Suppose $f_n:X\subseteq\mathbb{R}^d\to\mathbb{R}$ is a convex function where $X$ is an open convex set. If $f_n$ converges to $f$ uniformly on compact sets, is $f$ a convex function?
I know that $f$ is a convex function on all compact subsets of $X$ but I'm not sure if it is on all $X$. So here's an attempt. Suppose, by contradiction, that there exists $x_1,x_2\in X$ and $t\in [0,1]$ such that $$ f(tx_1 + (1-t)x_2) > tf(x_1) + (1-t)f(x_2). $$ However, there is a compact set containing $x_1,x_2$ and so the above inequality contradicts the fact that $f$ is convex on all compact sets. Hence, there cannot exist such an $x_1,x_2$ $\implies f$ is convex on $X$. Are there any issues with my proof?

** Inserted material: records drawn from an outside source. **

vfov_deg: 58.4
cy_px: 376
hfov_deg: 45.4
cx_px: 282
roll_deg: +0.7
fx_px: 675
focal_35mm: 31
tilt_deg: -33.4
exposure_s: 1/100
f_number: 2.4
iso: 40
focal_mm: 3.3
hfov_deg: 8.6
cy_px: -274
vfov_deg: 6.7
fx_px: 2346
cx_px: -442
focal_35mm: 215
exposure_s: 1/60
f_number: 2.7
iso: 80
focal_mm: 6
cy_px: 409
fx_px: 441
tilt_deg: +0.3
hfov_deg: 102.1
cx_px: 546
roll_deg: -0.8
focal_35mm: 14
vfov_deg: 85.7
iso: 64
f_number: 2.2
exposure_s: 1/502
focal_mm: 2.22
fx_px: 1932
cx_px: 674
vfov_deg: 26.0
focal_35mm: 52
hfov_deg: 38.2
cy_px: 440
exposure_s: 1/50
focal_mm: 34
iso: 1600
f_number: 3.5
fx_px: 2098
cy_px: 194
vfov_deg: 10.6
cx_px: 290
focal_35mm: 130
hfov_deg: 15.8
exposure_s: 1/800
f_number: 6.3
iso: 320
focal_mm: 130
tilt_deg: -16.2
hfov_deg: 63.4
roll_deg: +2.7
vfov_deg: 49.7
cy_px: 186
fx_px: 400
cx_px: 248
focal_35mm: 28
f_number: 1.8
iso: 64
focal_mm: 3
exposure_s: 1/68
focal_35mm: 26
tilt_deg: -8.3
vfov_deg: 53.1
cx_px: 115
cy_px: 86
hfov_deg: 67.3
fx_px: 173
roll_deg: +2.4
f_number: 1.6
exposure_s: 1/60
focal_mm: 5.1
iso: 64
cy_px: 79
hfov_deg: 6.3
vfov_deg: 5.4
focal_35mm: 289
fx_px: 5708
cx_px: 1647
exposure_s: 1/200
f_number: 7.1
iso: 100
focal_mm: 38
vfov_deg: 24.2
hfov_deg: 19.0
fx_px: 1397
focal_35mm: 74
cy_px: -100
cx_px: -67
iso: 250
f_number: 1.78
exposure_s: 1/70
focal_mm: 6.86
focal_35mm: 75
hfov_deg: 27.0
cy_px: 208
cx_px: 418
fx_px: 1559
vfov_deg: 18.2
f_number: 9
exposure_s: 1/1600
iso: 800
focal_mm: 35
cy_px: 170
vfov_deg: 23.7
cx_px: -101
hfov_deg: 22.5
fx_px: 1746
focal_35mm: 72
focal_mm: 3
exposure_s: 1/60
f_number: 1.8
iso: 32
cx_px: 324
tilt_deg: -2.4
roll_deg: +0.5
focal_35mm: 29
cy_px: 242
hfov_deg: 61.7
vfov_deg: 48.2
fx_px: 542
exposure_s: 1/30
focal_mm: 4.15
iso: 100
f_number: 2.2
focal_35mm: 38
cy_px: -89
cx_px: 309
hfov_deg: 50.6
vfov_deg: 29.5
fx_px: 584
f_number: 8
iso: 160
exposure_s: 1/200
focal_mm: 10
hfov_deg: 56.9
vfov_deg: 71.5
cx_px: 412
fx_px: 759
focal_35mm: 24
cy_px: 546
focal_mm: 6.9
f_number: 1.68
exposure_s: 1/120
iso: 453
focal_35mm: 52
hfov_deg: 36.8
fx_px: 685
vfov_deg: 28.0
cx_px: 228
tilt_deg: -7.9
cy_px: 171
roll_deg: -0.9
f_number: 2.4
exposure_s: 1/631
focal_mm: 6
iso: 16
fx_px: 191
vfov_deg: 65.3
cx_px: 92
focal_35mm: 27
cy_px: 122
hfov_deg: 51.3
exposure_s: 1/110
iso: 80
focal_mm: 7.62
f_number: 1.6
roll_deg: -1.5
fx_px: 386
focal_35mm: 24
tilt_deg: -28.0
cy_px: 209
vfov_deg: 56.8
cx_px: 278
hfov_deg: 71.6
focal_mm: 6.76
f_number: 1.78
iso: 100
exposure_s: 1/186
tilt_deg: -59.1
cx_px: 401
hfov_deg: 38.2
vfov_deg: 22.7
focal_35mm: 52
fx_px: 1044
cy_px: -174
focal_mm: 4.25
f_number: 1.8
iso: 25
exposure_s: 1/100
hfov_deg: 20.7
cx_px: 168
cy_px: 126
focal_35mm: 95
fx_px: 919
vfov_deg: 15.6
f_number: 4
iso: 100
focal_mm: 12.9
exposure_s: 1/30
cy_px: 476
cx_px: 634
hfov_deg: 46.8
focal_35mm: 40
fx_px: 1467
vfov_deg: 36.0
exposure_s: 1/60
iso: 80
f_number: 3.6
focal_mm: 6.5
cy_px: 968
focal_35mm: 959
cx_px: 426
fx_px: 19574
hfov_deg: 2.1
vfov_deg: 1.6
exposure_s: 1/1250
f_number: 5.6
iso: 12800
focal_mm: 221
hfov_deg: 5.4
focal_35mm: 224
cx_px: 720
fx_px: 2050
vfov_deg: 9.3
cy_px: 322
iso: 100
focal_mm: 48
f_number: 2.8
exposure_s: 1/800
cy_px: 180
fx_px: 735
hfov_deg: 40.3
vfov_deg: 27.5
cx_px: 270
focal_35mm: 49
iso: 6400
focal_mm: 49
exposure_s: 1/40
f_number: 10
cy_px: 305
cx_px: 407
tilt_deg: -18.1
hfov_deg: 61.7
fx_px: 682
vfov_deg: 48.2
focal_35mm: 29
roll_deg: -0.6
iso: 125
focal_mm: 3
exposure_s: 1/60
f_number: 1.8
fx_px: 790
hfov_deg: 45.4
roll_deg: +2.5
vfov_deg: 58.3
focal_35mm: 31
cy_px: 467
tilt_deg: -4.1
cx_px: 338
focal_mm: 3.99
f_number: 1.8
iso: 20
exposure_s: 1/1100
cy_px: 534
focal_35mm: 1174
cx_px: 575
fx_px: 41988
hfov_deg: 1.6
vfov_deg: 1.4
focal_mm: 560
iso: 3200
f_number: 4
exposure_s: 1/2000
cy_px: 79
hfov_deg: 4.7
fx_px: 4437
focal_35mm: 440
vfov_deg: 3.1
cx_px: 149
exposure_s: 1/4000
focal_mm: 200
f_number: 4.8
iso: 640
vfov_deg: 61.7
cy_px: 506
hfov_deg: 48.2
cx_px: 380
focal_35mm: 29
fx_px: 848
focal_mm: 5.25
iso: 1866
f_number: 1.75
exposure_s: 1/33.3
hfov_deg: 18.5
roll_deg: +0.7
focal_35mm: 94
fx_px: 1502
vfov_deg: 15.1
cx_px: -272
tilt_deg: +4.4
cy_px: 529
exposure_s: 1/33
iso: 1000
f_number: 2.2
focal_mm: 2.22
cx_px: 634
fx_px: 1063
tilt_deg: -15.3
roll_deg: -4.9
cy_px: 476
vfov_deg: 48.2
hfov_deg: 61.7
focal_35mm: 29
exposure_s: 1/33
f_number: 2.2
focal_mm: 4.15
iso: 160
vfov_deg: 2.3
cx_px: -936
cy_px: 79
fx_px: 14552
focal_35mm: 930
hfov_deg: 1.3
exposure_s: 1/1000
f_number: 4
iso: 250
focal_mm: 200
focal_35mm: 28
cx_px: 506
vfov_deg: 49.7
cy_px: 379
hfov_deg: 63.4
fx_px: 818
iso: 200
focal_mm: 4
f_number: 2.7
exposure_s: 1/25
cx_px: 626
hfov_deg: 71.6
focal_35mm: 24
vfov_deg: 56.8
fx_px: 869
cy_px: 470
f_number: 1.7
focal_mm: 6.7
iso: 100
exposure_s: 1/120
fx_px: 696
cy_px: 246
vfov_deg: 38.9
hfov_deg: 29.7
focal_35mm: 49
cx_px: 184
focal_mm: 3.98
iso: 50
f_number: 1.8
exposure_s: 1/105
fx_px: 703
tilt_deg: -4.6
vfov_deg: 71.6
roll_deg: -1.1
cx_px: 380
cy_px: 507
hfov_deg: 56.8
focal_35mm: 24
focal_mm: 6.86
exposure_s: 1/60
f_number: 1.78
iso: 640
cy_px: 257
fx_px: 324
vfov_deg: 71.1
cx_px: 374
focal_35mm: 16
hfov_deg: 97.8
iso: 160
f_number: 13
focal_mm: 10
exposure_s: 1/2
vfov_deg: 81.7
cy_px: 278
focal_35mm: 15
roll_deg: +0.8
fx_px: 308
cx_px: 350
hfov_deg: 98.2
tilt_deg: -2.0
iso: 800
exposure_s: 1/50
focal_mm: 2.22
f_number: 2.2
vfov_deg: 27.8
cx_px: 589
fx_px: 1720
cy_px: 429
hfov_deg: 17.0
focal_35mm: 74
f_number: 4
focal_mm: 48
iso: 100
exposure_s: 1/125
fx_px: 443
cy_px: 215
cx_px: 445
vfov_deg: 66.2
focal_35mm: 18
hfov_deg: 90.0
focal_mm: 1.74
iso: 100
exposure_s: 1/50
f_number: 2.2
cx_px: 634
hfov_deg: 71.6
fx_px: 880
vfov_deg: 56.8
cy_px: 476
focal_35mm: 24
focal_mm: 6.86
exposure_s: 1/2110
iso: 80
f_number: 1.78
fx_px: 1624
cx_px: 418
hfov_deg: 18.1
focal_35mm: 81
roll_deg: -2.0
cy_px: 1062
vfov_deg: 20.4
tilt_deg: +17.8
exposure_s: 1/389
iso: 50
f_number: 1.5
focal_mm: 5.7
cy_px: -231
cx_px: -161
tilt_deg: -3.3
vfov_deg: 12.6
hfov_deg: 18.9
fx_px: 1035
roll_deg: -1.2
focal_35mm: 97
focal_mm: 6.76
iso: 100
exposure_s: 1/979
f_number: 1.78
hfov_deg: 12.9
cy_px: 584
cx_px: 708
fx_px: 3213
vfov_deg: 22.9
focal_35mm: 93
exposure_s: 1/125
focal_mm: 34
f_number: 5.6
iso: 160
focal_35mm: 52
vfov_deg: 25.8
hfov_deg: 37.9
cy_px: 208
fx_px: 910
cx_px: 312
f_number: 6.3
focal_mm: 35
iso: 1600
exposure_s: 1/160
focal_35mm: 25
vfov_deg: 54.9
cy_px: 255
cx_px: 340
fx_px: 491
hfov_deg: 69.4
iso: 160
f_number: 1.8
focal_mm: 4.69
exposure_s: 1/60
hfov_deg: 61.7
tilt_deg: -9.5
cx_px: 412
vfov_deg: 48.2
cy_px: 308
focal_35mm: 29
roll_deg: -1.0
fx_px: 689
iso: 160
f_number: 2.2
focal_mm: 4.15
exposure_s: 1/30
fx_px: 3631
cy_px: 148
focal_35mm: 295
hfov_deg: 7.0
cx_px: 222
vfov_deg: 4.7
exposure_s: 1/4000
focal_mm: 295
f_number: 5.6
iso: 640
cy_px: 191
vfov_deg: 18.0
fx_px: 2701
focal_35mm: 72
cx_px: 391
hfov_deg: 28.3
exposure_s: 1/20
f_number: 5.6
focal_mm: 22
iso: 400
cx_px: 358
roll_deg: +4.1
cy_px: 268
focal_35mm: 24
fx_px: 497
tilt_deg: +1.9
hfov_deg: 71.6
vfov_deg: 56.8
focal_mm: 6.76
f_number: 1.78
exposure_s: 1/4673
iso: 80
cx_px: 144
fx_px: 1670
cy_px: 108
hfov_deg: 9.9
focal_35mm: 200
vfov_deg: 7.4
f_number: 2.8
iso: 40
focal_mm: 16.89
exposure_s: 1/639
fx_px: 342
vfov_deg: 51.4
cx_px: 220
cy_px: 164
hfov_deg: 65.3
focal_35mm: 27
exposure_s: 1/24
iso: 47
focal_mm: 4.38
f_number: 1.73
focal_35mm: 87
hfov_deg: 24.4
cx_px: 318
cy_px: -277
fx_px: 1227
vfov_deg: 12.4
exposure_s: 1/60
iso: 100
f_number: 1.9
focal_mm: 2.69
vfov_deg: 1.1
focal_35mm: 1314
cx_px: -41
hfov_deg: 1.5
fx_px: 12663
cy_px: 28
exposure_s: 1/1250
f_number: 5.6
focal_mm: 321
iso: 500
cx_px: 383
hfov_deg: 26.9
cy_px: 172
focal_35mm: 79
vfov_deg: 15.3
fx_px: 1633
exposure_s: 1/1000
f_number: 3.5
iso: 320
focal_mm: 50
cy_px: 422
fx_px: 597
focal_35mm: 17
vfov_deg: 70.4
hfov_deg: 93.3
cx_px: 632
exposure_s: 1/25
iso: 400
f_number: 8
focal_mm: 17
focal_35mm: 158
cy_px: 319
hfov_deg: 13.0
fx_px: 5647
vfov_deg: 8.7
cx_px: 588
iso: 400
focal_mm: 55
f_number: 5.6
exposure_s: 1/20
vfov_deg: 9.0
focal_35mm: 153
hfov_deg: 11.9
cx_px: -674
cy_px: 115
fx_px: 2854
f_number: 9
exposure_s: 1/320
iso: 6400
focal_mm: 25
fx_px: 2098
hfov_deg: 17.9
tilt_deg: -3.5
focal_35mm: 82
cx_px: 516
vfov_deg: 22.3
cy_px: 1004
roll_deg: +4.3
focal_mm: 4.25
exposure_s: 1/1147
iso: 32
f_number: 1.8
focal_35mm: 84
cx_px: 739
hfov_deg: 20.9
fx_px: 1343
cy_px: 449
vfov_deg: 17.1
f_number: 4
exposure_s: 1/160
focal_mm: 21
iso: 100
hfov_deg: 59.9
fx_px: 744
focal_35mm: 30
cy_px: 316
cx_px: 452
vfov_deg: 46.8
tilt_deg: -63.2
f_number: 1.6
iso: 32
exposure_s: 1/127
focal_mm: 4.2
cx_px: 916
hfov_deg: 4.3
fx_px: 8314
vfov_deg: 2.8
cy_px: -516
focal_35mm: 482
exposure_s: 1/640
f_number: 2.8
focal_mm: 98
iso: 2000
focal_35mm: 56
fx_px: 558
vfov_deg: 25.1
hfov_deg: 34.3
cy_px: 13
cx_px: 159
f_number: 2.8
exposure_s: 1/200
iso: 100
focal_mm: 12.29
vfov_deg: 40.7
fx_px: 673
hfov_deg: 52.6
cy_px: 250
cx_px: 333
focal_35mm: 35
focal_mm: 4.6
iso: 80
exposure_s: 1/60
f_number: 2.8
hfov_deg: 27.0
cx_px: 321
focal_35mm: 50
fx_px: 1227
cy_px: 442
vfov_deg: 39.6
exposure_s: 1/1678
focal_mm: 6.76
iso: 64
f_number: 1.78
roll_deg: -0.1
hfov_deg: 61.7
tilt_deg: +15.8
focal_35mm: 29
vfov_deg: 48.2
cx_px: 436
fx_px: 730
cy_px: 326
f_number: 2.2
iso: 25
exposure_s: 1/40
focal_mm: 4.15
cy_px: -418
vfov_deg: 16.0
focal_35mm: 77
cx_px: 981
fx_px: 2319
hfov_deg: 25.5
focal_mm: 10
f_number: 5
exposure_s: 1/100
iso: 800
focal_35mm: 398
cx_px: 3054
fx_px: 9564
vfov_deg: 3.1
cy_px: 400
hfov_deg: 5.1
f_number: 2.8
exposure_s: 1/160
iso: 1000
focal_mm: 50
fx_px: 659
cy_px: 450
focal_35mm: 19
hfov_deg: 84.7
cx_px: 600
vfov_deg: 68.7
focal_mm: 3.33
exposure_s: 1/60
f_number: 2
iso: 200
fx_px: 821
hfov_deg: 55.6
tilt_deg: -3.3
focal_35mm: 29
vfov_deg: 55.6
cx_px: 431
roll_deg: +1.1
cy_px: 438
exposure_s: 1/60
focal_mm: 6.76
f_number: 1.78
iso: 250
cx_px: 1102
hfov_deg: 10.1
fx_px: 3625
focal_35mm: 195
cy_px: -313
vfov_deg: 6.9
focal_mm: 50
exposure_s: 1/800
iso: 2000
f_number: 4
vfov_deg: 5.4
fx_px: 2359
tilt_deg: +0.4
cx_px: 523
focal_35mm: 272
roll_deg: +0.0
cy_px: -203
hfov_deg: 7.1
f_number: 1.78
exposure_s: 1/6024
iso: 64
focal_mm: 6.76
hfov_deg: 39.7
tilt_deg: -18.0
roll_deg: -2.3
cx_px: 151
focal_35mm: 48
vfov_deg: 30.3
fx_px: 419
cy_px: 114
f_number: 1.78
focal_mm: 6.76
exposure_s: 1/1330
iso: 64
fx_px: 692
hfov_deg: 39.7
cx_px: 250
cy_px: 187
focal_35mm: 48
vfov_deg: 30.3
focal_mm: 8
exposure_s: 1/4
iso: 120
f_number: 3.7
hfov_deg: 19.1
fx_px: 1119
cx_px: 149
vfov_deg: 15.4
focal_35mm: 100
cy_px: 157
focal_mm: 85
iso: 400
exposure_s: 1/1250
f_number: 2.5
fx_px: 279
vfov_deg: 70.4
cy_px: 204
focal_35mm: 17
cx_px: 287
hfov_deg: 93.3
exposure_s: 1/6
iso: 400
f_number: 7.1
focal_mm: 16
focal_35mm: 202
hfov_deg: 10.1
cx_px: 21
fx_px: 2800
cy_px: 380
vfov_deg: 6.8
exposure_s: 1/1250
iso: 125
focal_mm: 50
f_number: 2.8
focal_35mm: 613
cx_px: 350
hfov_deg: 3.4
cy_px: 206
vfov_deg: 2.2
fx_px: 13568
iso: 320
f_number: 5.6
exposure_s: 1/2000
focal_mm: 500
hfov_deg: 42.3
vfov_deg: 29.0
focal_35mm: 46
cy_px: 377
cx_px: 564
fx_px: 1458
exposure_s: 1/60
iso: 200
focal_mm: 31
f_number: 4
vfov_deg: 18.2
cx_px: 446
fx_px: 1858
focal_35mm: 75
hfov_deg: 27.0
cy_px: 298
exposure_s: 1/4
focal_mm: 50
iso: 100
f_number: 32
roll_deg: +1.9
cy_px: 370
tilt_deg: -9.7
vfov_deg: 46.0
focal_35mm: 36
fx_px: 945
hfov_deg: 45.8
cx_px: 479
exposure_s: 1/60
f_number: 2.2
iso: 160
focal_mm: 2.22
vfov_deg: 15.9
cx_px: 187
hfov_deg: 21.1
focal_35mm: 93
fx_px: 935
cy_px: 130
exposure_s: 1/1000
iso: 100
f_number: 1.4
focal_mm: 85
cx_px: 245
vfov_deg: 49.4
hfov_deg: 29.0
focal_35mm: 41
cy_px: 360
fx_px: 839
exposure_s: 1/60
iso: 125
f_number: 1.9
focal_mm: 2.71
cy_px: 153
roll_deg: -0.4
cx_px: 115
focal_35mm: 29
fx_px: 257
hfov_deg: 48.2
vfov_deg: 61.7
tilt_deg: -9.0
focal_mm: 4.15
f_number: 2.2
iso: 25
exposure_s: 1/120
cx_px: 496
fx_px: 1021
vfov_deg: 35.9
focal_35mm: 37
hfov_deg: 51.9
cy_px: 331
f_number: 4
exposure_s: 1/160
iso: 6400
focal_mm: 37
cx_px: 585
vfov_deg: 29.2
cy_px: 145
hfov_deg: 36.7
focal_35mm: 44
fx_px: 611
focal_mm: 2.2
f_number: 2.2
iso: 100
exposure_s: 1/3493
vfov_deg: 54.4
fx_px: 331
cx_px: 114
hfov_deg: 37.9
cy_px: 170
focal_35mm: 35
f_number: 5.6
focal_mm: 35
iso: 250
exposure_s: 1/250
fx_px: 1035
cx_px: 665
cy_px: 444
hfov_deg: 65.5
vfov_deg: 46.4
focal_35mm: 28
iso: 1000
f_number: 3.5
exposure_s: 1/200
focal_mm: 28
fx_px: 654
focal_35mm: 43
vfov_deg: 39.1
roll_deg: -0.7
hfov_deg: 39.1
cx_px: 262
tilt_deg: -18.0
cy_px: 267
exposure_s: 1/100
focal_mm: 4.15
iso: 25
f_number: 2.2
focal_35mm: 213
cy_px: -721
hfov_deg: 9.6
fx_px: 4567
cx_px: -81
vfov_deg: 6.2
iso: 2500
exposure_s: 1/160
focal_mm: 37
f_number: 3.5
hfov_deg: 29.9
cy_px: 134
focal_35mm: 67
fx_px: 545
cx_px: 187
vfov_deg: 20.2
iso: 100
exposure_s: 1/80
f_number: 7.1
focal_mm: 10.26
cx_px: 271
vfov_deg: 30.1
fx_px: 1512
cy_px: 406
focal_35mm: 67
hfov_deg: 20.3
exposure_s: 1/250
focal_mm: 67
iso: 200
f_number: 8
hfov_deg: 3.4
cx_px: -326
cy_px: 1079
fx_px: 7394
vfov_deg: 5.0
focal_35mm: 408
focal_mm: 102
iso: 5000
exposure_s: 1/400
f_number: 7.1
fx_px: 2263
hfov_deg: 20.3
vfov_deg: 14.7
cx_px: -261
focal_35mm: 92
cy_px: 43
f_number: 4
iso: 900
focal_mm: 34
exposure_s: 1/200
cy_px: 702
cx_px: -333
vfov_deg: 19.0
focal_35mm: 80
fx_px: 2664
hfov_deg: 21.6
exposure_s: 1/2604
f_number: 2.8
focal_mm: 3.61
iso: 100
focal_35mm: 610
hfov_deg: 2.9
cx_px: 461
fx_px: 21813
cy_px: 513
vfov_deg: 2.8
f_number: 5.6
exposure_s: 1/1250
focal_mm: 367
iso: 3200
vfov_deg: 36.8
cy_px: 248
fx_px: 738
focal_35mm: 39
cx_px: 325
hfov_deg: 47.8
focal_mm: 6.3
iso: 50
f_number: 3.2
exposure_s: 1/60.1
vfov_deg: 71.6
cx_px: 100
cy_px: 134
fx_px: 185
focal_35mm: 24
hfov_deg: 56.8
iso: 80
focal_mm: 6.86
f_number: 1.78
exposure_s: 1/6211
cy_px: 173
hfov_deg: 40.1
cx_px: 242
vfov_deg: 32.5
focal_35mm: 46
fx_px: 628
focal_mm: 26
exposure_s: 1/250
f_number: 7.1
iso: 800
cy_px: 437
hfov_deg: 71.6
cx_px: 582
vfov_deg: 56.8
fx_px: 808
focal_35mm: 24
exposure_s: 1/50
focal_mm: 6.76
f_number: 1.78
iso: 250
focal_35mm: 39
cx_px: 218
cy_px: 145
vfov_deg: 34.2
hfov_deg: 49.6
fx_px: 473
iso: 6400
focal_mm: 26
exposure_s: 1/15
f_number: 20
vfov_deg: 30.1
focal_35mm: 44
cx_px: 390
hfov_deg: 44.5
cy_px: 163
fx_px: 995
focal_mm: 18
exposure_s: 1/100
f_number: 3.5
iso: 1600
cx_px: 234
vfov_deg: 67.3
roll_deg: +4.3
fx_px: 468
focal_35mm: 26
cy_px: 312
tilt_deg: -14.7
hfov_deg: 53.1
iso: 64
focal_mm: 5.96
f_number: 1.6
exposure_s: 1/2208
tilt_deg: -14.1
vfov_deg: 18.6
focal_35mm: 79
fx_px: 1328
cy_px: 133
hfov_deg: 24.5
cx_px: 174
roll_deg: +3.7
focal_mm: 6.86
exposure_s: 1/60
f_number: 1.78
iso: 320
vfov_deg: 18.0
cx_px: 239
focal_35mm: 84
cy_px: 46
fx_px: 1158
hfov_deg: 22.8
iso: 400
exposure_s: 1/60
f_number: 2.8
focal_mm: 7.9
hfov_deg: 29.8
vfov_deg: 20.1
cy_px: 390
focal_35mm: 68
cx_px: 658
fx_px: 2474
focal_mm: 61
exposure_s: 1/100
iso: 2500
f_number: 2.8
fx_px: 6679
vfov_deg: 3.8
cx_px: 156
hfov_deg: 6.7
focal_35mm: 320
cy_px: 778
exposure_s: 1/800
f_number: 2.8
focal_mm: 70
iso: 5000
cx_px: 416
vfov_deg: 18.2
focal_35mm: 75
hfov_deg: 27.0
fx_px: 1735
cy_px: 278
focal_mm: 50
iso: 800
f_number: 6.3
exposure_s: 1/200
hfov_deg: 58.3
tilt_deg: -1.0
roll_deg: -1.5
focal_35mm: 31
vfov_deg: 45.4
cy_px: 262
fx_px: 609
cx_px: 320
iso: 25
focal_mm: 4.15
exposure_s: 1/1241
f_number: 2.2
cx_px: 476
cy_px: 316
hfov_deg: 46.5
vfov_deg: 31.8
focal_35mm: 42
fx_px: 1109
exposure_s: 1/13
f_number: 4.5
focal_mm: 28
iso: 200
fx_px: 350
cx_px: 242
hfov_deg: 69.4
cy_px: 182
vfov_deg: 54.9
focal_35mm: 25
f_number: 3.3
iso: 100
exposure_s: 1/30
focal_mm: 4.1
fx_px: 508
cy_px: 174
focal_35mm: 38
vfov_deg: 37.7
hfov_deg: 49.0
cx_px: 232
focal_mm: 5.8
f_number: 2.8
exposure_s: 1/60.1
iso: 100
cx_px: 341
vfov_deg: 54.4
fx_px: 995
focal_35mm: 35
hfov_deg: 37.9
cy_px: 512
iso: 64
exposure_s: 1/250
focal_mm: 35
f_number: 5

As already remarked by max_zorn and copper.hat, pointwise convergence is sufficient: if $(f_n)_n$ is a sequence of functions which are all convex in $X$ then also the pointwise limit $f$ is convex in $X$. In fact, for all $n\in\mathbb{N}$, for all $x_1,x_2\in X$, and for all $t\in [0,1]$ we have that $$ f_n(tx_1 + (1-t)x_2)\leq tf_n(x_1) + (1-t)f_n(x_2)$$ and after taking the limit as $n$ goes to infinity we obtain $$f(tx_1 + (1-t)x_2)\leq tf(x_1) + (1-t)f(x_2).$$ Notice that strict convexity is not preserved even for uniform convergence. Take for example the sequence $(x^n)_{n\geq 2}$ which are strict convex in $X=[0,1/2]$, the uniform limit in $X$ is the constant function $0$ which is not strict convex.